» **Exercise**
Render the lines from the one with "Lenovo ThinkPad X1 Yoga Gen" to the one with "Download guide", both included, as a Markdown table with the columns Row and Text, skipping any blank lines.

*** Source data Section Begins ***

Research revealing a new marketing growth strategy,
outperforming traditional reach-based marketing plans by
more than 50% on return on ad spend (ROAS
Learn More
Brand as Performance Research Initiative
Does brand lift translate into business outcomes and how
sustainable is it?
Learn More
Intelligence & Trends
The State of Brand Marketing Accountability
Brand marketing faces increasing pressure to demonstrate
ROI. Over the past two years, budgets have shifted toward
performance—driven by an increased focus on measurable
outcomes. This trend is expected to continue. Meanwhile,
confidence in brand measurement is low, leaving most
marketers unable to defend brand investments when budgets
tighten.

*** Source data Section Ends ***
*** Source data Section Begins ***

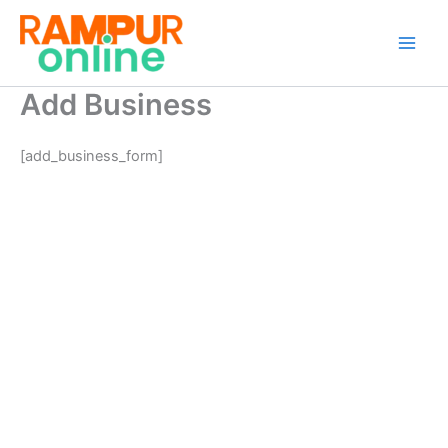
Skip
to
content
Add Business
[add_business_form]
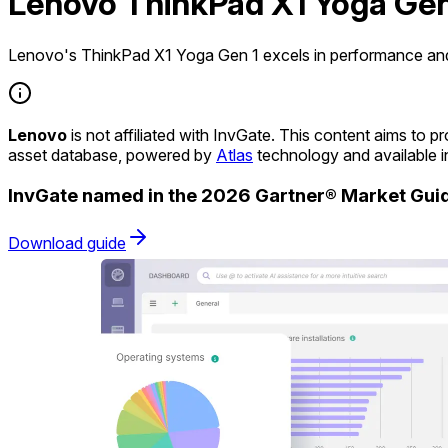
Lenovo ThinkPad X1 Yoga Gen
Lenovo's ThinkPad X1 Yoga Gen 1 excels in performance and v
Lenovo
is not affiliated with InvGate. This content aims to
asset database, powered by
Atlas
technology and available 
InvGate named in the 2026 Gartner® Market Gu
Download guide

*** Source data Section Ends ***

» **Exercise result**
| Row | Text |
|---|---|
| 1 | Lenovo ThinkPad X1 Yoga Gen |
| 2 | Lenovo's ThinkPad X1 Yoga Gen 1 excels in performance and v |
| 3 | Lenovo |
| 4 | is not affiliated with InvGate. This content aims to |
| 5 | asset database, powered by |
| 6 | Atlas |
| 7 | technology and available  |
| 8 | InvGate named in the 2026 Gartner® Market Gu |
| 9 | Download guide |